One of the more important recommendations is a redesign of the 12th grade kindergarten curriculum to include indigenous stories, culture, stories and language, and discussion of the legacy of colonialism. According to First Light, the process must be carried out in collaboration with all Indigenous groups in the province, including Indigenous people in the cities.
The plan also calls for an apology from the provincial government for the harm it has caused by not including the indigenous people in the Union Terms of Newfoundland and Labrador because they joined the Confederacy in 1949.

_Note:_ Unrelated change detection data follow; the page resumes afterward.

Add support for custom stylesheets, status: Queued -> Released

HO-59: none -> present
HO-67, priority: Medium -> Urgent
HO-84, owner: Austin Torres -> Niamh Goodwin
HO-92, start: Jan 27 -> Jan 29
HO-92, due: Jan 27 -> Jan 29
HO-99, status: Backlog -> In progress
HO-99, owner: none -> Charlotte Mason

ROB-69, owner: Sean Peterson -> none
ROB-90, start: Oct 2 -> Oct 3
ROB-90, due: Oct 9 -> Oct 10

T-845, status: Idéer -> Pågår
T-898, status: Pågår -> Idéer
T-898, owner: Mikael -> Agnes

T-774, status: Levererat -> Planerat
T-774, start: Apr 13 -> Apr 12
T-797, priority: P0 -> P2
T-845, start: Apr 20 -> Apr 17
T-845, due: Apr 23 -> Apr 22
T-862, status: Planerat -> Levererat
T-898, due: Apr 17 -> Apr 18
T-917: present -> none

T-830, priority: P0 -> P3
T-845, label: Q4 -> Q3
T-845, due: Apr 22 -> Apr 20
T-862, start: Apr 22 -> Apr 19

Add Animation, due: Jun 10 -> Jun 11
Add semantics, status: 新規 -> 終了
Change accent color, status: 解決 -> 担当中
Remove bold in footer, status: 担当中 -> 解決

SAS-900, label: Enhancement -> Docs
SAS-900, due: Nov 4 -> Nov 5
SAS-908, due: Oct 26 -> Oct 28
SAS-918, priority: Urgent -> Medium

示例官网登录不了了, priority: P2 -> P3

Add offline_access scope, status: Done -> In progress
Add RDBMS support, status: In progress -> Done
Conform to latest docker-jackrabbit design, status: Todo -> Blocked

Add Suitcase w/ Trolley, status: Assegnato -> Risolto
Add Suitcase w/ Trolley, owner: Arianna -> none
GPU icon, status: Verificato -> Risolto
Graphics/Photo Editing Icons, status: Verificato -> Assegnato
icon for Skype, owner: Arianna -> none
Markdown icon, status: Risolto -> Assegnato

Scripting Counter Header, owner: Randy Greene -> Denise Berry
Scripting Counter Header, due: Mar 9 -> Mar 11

“Such an apology must be worked out in full cooperation with all Indigenous groups in the province, including urban Aborigines, and should become a basis for building a renewed relationship between the government of Newfoundland and Labrador and the Indigenous peoples in the province,” it says in the plan. Work on the plan began three years ago when First Voice assembled its urban Indigenous coalition to plan for its future.
Howse said the plan is a guide for a community where the inherent rights of indigenous people are actively supported and respected.
Charlotte Winters-Fost, an Inuk elder who co-founded First Light in 1983—when it was still known as St. John’s Native Friendship Center—agreed.
“We have come a long way. I would like to see many of these [government] Departments and service programs have been decolonized, with their programs aligned more with an Indigenous-oriented lens,” Winters-Fost said.
“These kinds of discriminatory actions and behaviors by people still exist today. I think the Friendship Center and this movement is there to make the general population aware of who we are and make us feel proud. It’s not easy being an aboriginal person who comes to a bigger city and feels the effects.”